Unable to move your hand up and down? It could be a frozen shoulder

Frozen shoulder or adhesive capsulitis is diagnosed clinically. However, it does have some imaging findings on MRI which can suggest frozen shoulder in a patient.

Unable to move your hand up and down? It could be a frozen shoulder
X

Frozen shoulder

Frozen shoulder or adhesive capsulitis is diagnosed clinically. However, it does have some imaging findings on magnetic resonance imaging (MRI) which can suggest frozen shoulder in a patient.

What is frozen shoulder?

Frozen shoulder is a condition that causes severe painful restriction of motion of the shoulder joint. It may be associated with pain, swelling and stiffness making everyday activities more difficult and can worsen over time to a point where it can affect night’s sleep. This typically affects women more than men between the ages 40-60 years. Frozen shoulder can be caused due to immobility or decreased movement. It can also be seen in patients with diabetes mellitus or old trauma/ injury/ surgery or even prior vaccinations. Prolonged immobilisation by wearing a sling can worsen the problem. The underlying problem is thickening of the ligaments around the shoulder which can restrict movement. Restriction in movement leads to reduced movement and decreased movement causes more restriction and is a vicious cycle. Therefore it is important to diagnose this problem and start treatment. Without proper treatment this painful condition can last for years.

How is it diagnosed?

Initially patients may experience dull aching pain and shoulder becomes painful and stiff that slowly builds up. This can last anywhere between 2-9 months. In second stage, pain begins to subside however, motion restriction worsens. Patients may have some sharp/shooting pain with sudden movements or forceful movements beyond their normal range. This stage can last 4 months to 1 year. Final stage is where the range of motion returns to normal. However, shoulder experiences more permanent damage due to cartilage loss and wasting of muscle (muscle atrophy) which can prolong recovery or make it difficult for recovery.

When to see a doctor?

It is advised to see a doctor(usually an orthopedic doctor) in initial stages of pain. The doctor usually orders an x-ray of shoulder to rule out other causes of pain.
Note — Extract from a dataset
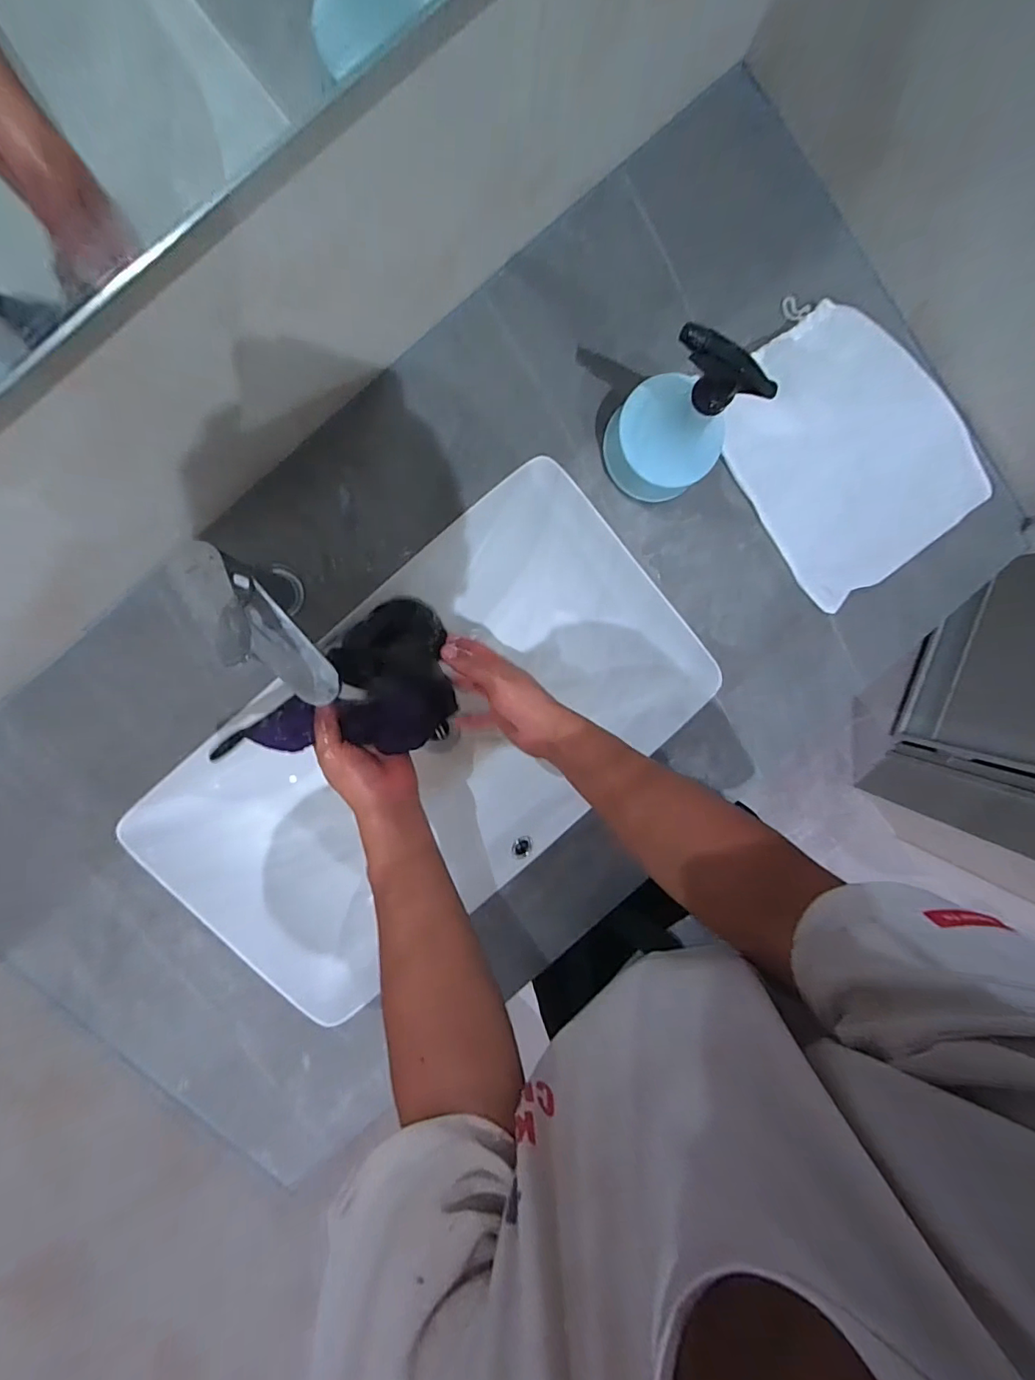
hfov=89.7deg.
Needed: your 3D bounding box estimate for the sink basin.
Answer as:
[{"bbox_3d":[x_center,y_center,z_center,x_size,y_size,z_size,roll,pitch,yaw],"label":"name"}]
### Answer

How is frozen shoulder treated?

Physical therapy is underrated but can be very helpful in patients with frozen shoulder to maintain the range of motion. Even little stretches and gentle movements can relieve some restrictions and break some of the adhesions or fibrous bands that help in recovery. Practicing physical therapy and continuing to move can not only improve movement but also help strengthen muscles around shoulder joint. Any movement in body is with the help of bones and muscles. Without movement, the bones tends to loose minerals essential for strength, bone density and muscles loose their proteins and are replaced by fat. So it is important to keep moving, even if it is little to maintain range of motion. Orthopedic doctors or musculoskeletal radiologists can also inject steroid into the joint along with a pain medicine, under ultrasound which can help movement while reducing the pain levels and are better than taking long term oral pain medicines. Steroid is given into the joint so it has fewer side effects on the body and not absorbed systematically into the body. Steroid also helps break some of the fibrous bands/ adhesions.

However, it is important to watch blood glucose levels for 2 weeks after injection in patients with diabetes. Any movement, physical therapy, yoga are helpful and should be done on a regular basis to avoid long term complications. However, pain needs to be addressed first, as decrease in pain score can improve movement.